Anfahrt: http://www.pedalist.de/anfahrt.html 

Guides: Harald Friedrich (MTB-Club Beinhart), Gwenda Rüsing (Moooove Racing Team)

Infos unter: [email protected]

Anmeldung: einfach vorbeikommen

Beginn: *Samstag 05.11.2011*; Absage der Veranstaltung bis 11.00 Uhr im MTB-Forum. Als Regel gilt: Wenn es nicht regnet, wird gefahren, auch bei nassem Boden.

Teilnehmer: Das Angebot richtet sich an fortgeschrittene MTBler und Crossfahrer. 

 Tempo: II zügig und ohne "Photostopps" ;  Techniklevel I/II(bei Schnee und Eis entsprechend höher)

Teilnehmerlimit: keines

Kosten: keine

Ausrüstung: MTB oder Crosser; Helmpflicht

*Hinweis:* Jeder fährt auf eigene Gefahr, das heißt, die Guides haften nicht für Schäden, die aus Fahrfehlern oder Materialfehlern entstehen.


----------



## Kettwiesel (15. November 2011)

Leider muss der Biketreff am kommenden Samstag, den 19.11.2011 entfallen. 

Wir sehen uns dann bei hoffentlich weiterhin gutem Wetter am 26.11.2011 zu gewohnter Zeit.

Gruß Harald und Gwenda


----------



## Kettwiesel (25. November 2011)

Wetter.de für morgen:7 Grad und trocken. Also dann...


----------



## MTB-News.de




----------



## Kettwiesel (14. Dezember 2011)

Biketreff am nächsten Samstag, den 17.12.2012 fällt leider aus privaten Gründen aus. Alternativ bieten wir den Sonntag, den 18.12.2012 an. Treff: 12.00 Uhr Parkplatz am Fahrrad Franz. Je nach Wetterlage geht's dann in den Taunus (Goethestein, Platte, Neroberg - ca. 3 Stunden) oder in den GoWa- Bismarckturm - ca. 2,5 Stunden).

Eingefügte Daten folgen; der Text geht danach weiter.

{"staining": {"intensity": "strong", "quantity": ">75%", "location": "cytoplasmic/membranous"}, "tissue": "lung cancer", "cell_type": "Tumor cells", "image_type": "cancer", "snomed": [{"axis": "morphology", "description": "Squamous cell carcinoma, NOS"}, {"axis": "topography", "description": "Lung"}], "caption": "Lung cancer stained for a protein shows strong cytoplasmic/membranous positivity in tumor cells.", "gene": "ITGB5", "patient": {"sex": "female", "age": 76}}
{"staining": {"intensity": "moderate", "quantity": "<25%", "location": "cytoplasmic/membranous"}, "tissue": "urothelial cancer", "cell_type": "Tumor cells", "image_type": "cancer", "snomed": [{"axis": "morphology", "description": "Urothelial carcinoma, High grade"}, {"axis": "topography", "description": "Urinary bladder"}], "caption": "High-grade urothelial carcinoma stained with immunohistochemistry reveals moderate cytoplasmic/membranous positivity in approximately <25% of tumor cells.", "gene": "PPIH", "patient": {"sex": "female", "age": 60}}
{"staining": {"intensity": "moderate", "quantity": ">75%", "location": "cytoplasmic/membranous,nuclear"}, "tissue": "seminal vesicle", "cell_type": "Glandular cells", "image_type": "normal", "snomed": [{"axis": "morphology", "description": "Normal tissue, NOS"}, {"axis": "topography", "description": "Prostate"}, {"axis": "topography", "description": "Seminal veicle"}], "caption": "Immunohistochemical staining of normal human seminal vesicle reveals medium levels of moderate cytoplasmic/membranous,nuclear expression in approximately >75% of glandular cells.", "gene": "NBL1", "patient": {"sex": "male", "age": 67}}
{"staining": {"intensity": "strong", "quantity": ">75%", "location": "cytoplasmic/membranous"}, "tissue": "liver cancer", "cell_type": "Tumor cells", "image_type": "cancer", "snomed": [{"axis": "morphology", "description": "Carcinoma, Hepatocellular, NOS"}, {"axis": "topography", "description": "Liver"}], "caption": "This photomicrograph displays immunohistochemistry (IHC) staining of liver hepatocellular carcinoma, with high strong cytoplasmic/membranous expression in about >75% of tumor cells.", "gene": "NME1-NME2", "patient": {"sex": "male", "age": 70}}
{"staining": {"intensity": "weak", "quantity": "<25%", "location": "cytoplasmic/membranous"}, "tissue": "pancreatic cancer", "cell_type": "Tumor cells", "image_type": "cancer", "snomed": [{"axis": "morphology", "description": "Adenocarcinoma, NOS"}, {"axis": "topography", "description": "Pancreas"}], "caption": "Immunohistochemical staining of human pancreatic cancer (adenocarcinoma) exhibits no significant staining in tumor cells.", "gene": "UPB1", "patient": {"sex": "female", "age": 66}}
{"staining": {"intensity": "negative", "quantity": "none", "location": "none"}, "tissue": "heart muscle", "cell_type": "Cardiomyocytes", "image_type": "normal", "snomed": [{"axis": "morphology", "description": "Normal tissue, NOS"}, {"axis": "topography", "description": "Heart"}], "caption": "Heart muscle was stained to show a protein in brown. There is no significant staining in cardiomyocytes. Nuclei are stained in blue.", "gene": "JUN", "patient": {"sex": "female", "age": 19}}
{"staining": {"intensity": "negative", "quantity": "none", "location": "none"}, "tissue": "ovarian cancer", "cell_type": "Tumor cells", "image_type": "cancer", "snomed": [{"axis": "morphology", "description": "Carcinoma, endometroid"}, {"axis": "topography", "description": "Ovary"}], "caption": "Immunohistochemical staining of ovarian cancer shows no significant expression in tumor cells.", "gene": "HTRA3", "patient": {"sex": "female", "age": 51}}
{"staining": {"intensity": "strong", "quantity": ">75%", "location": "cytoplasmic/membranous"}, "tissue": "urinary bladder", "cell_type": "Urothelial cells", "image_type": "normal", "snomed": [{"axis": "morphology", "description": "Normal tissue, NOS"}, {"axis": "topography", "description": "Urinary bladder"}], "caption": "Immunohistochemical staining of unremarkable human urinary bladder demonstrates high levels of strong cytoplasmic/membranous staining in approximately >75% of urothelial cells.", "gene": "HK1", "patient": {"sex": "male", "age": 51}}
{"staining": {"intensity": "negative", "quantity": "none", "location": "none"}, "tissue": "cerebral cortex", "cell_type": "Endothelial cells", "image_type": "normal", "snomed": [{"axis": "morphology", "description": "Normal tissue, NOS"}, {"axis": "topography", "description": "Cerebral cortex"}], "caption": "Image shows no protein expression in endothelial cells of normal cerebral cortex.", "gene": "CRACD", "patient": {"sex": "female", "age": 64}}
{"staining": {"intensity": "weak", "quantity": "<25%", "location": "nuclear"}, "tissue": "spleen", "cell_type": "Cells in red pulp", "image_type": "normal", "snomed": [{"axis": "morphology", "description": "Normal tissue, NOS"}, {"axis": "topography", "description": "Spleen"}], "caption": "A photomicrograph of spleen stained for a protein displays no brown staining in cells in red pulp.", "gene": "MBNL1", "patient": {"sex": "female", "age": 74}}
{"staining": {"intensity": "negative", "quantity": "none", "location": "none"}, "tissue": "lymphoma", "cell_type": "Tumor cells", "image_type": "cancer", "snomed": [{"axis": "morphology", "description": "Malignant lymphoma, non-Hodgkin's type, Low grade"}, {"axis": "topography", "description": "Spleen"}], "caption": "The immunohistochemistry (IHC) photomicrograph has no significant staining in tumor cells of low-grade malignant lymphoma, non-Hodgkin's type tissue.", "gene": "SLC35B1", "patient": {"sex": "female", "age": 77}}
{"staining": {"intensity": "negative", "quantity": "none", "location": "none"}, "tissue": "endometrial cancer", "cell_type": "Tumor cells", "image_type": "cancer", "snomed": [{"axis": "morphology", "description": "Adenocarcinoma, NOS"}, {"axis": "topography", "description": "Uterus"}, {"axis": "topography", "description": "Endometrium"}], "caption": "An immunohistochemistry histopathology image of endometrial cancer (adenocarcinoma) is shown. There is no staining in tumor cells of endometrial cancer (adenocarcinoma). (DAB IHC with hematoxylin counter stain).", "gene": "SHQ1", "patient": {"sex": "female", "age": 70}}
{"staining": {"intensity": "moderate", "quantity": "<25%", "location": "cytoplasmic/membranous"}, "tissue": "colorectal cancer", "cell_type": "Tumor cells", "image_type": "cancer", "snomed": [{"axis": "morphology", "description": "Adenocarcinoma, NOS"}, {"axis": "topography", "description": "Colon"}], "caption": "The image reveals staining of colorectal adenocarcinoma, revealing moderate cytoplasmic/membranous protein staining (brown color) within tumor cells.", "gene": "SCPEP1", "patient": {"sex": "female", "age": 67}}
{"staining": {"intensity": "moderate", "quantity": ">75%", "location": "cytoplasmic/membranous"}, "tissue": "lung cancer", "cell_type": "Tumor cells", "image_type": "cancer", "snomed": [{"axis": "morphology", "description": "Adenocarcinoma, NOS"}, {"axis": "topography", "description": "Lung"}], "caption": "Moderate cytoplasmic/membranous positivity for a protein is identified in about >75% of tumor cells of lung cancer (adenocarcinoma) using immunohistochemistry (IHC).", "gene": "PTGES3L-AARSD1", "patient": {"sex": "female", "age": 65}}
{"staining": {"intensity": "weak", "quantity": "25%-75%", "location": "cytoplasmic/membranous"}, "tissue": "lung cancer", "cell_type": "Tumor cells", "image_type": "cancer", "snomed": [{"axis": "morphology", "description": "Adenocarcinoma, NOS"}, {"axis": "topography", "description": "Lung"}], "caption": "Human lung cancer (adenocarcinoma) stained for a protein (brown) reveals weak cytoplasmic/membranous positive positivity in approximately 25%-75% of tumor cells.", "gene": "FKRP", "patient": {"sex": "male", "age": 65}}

Selbstverständlich versuchen wir den Winter "durchzufahren": 24.12. und 31.12. finden statt, wenn es das Wetter zulässt. Startort wird allerdings nicht bei Christoph am Laden sein. Bitte beachtet die Posts in diesem Thread.

Gruß Harald


----------



## stephanmainz (15. Dezember 2011)

Hi Leute. 
Hier die gefahrenen Strecken der letzten Wochen Screenshots. 
Nur die vergangene Woche fehlt 



Bis Sonntag!
Stephan


----------



## piratenbraut (16. Dezember 2011)

Wie? Bike: Hardtail: Trek 6000 / Modell 2012? Hast du dir ein Rad gekauft???
Danke für die Screenshots!

Doro (ich kann Sonntag nicht dabei sein, deshalb guided Harald "meine" Tour)


----------



## stephanmainz (19. Dezember 2011)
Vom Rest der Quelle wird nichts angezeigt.